私の両親はどうもお金に弱いタイプで、幼少時から常にお金に困っていた。「お金・親・約束」というキーワードで記憶を掘り起こすと、様々なエピソードが思い出される。
典型的なものはお年玉だろう。
幼少時にもらったお年玉を「お母さんが預かっておくから」と言って自分の懐に入れてしまうアレである。お金の管理が自分である程度できるようになる中学生くらいまでのお年玉は、そうやってどこかに消えて行ってしまった。
これは微笑ましいに分類されるエピソードかもしれないが、最も強烈な記憶はとても微笑ましいとは言えず、それは「家族旅行が実は心中するためのものだった」というものである。
初めての家族旅行で撮った家族写真。「また行こうね」
お金に弱い父と母のもとで育った私は、当然ながら日々の生活も質素で、学校の長期休暇の旅行などもほとんど行ったことがないままに過ごしていた。

課題:
1 - 提示文について次の問いに答えること。
(a) 中学生くらいまでにもらったお年玉はどうなったか。
(b) 筆者にとって最も強烈な記憶は何か。
(c) 学校の長期休暇の旅行に、筆者はどの程度行っていたか。
2 - 提示文のうち、「幼少時にもらったお年玉を「お」で始まり「のだった」というものである。」で終わる部分をそのまま書き写すこと。
データセットの行は課題に関係しない。

提供データ:

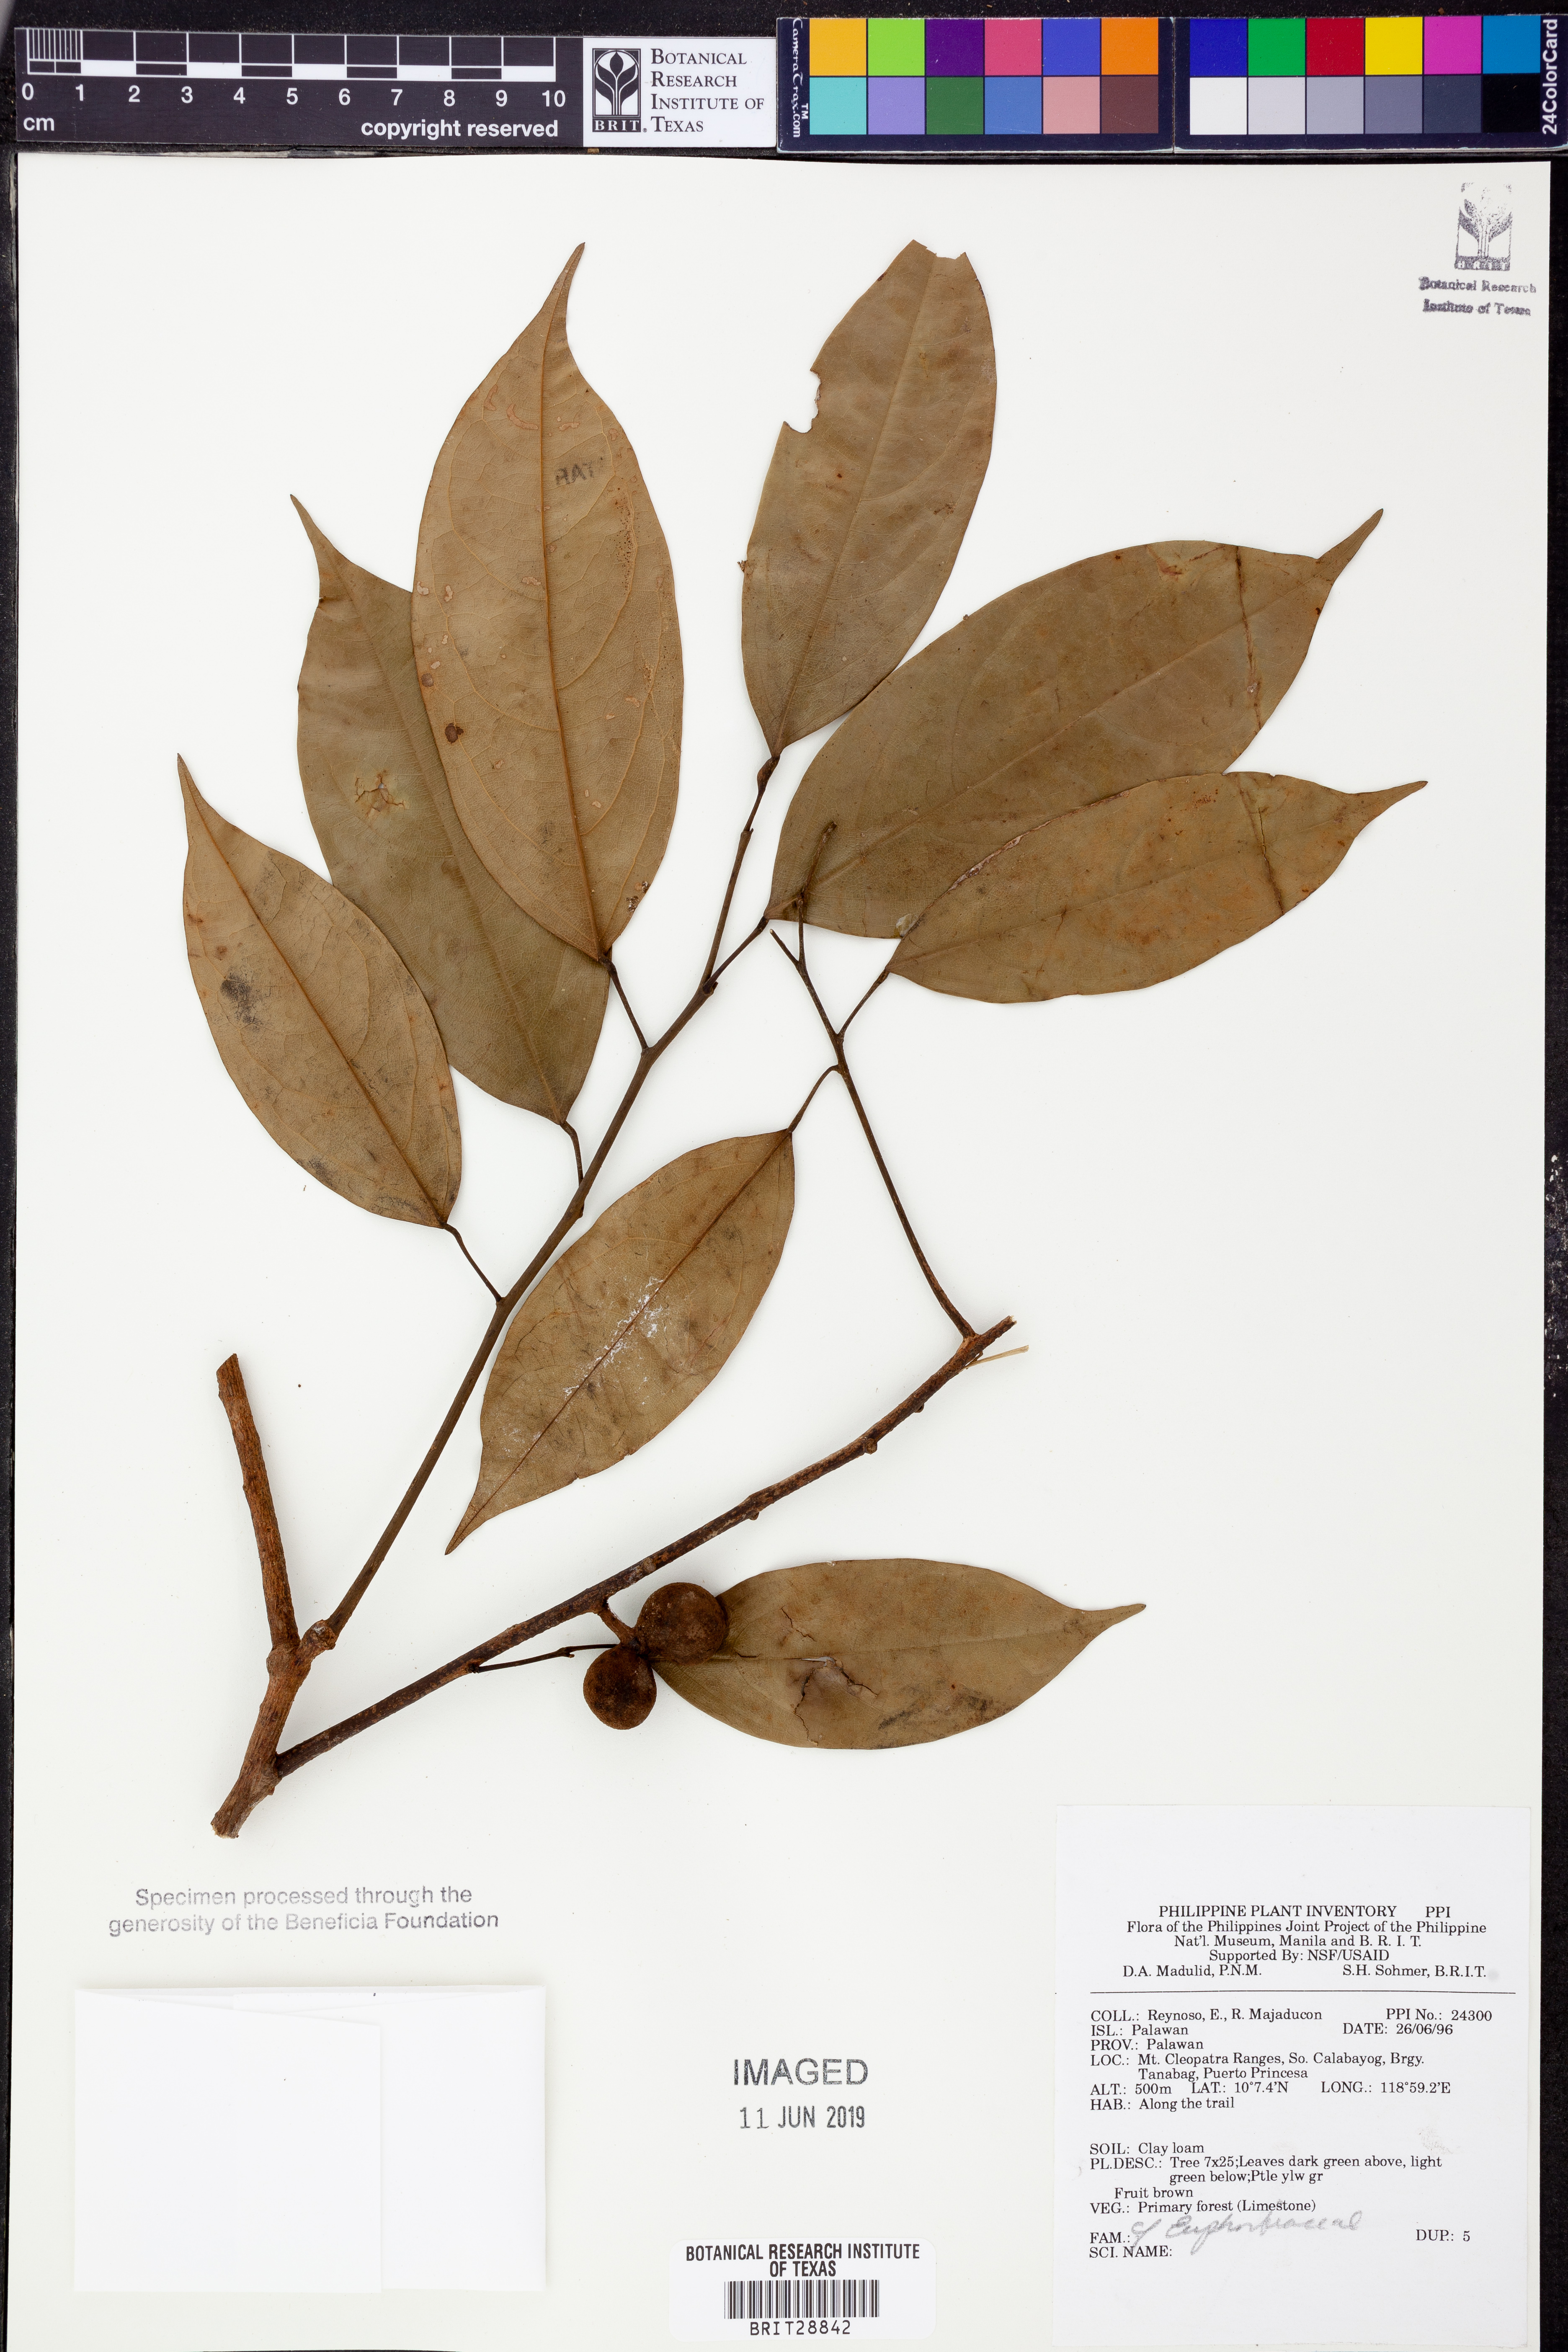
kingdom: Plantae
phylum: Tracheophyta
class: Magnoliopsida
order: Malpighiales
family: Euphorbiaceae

---

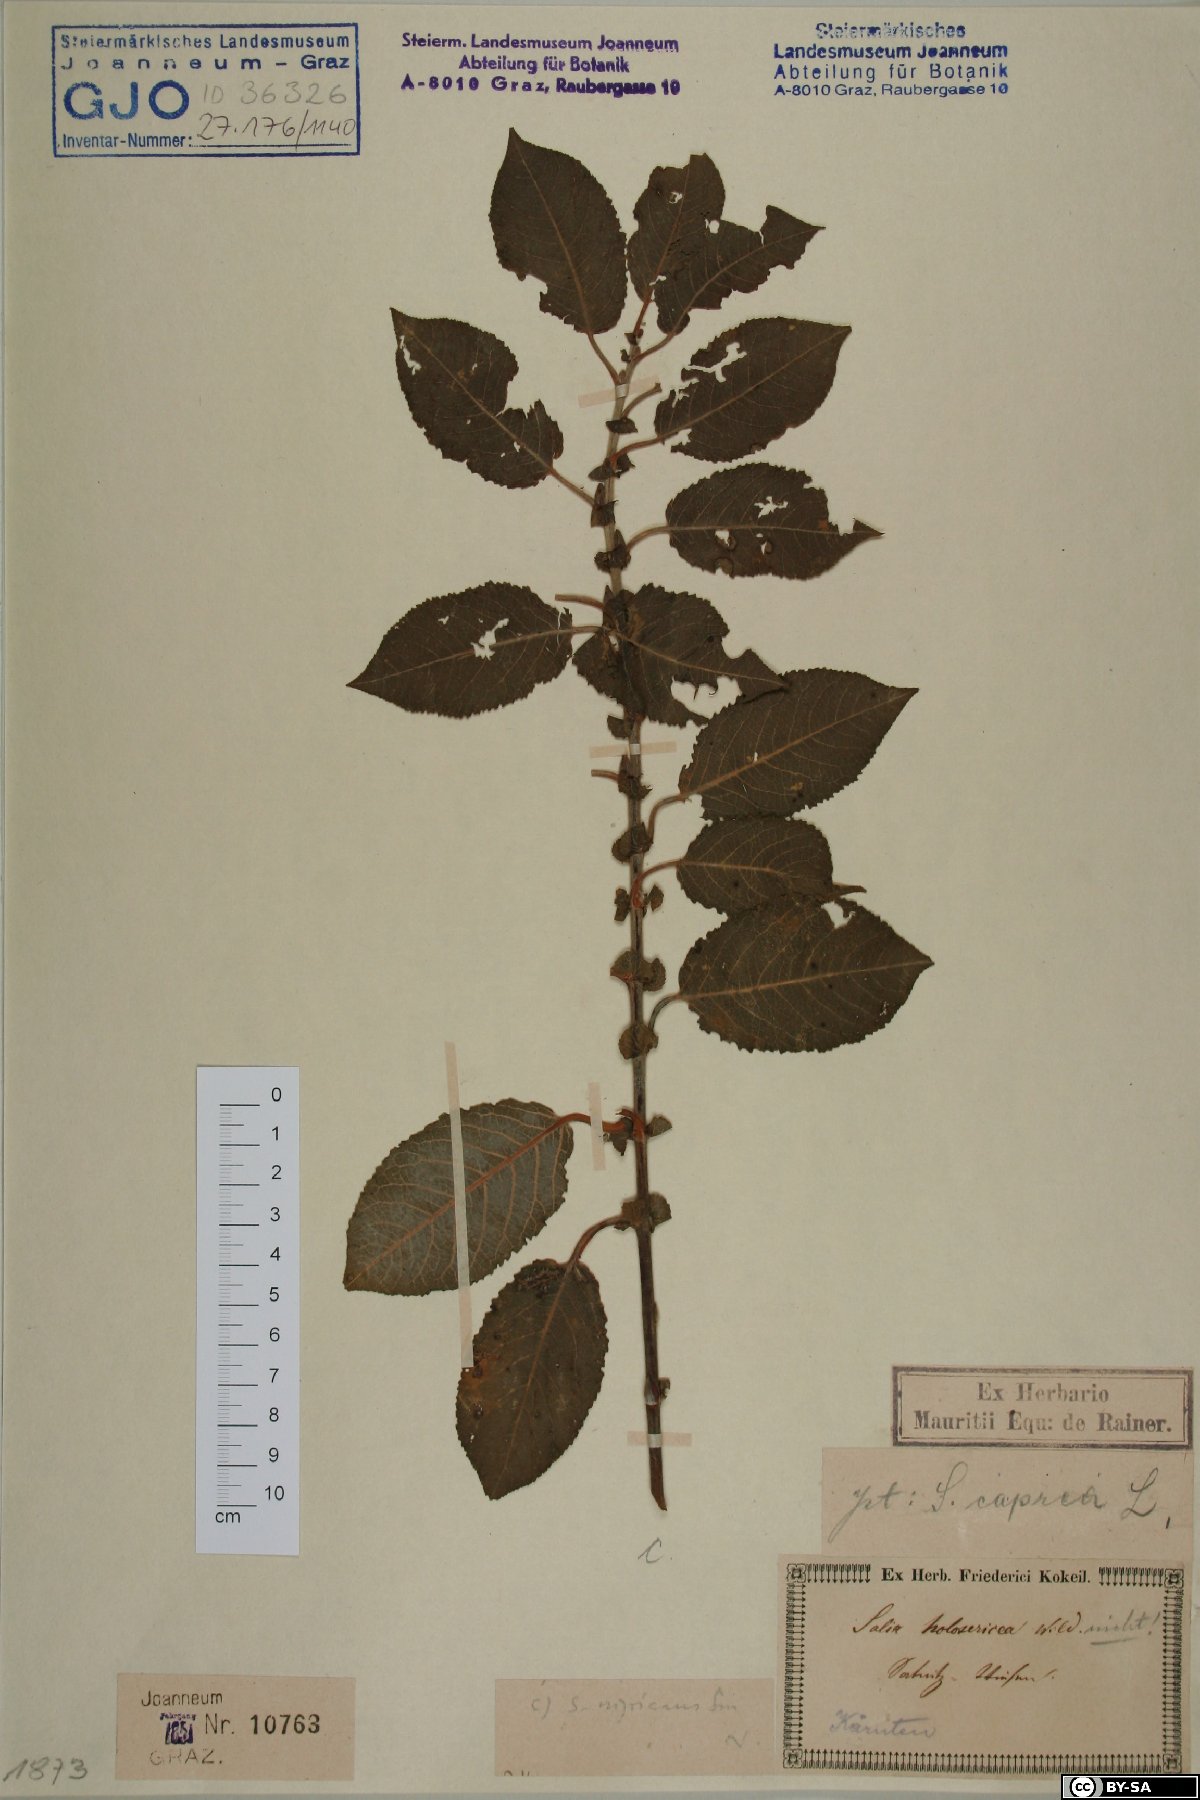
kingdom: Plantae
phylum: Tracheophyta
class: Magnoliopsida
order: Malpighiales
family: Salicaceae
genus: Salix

==

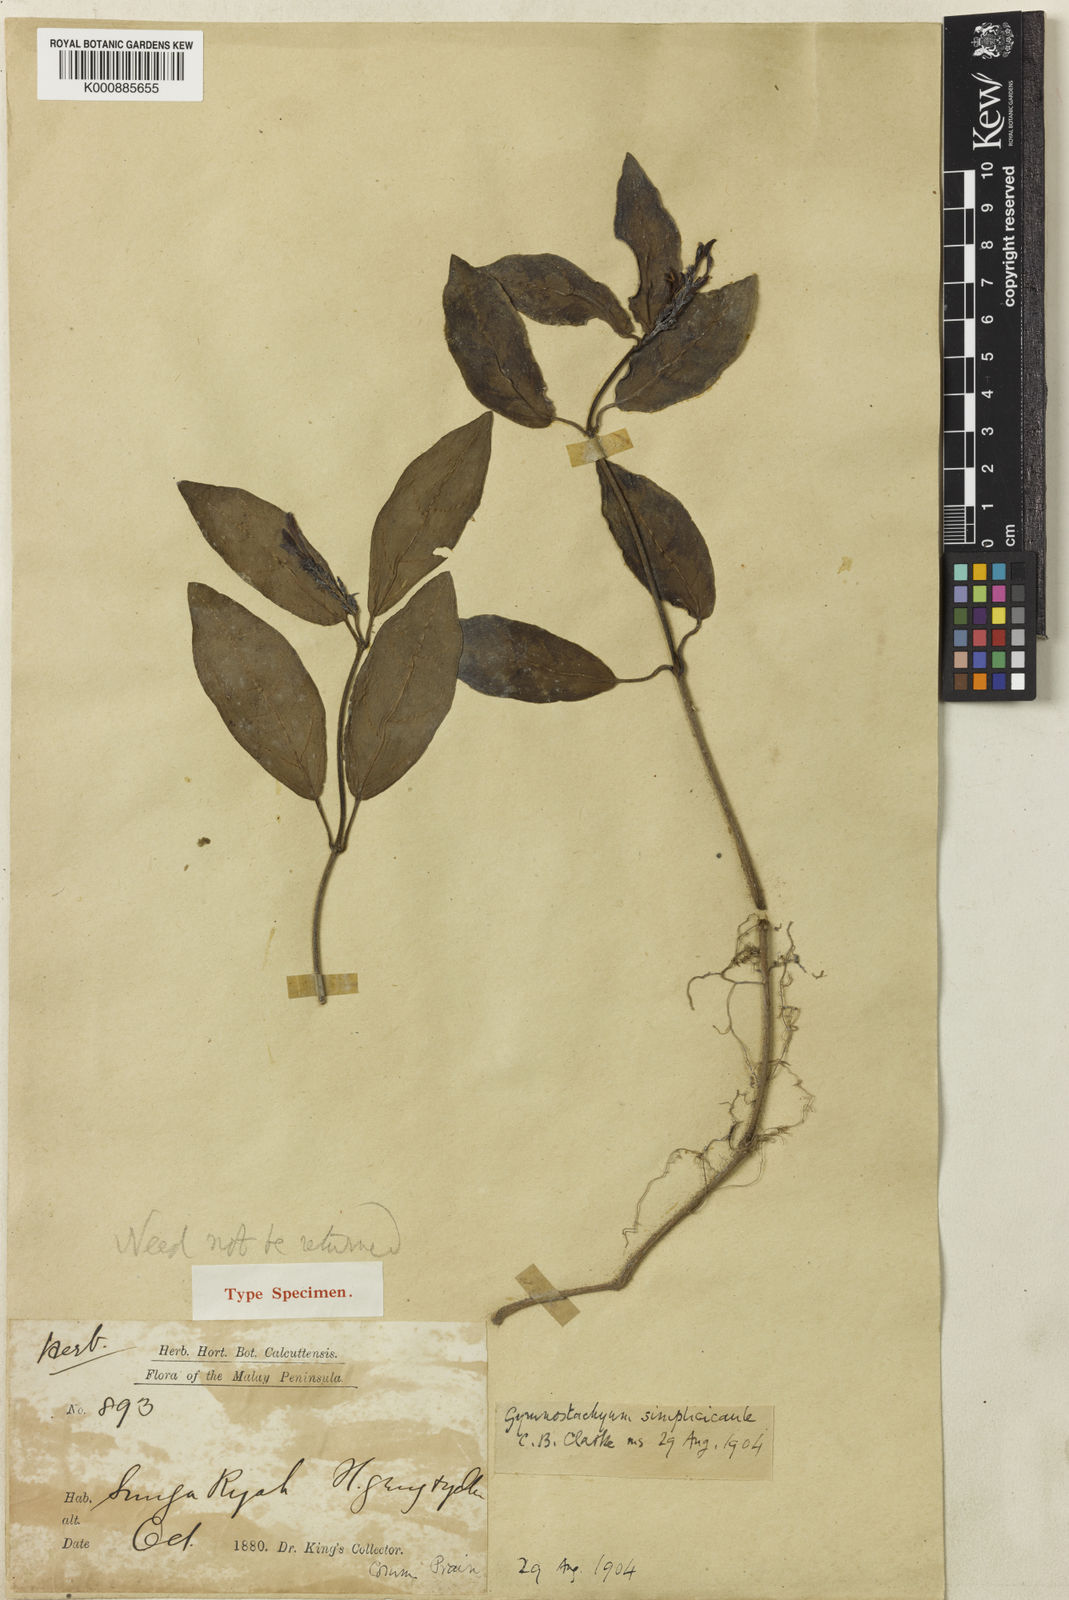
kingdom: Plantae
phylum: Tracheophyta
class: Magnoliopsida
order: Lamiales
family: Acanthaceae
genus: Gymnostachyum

解答:
1 -
(a) 「お母さんが預かっておくから」と言われて母の懐に入れられ、どこかに消えて行ってしまった。
(b) 家族旅行が実は心中するためのものだったこと。
(c) ほとんど行ったことがなかった。

2 -
幼少時にもらったお年玉を「お母さんが預かっておくから」と言って自分の懐に入れてしまうアレである。お金の管理が自分である程度できるようになる中学生くらいまでのお年玉は、そうやってどこかに消えて行ってしまった。
これは微笑ましいに分類されるエピソードかもしれないが、最も強烈な記憶はとても微笑ましいとは言えず、それは「家族旅行が実は心中するためのものだった」というものである。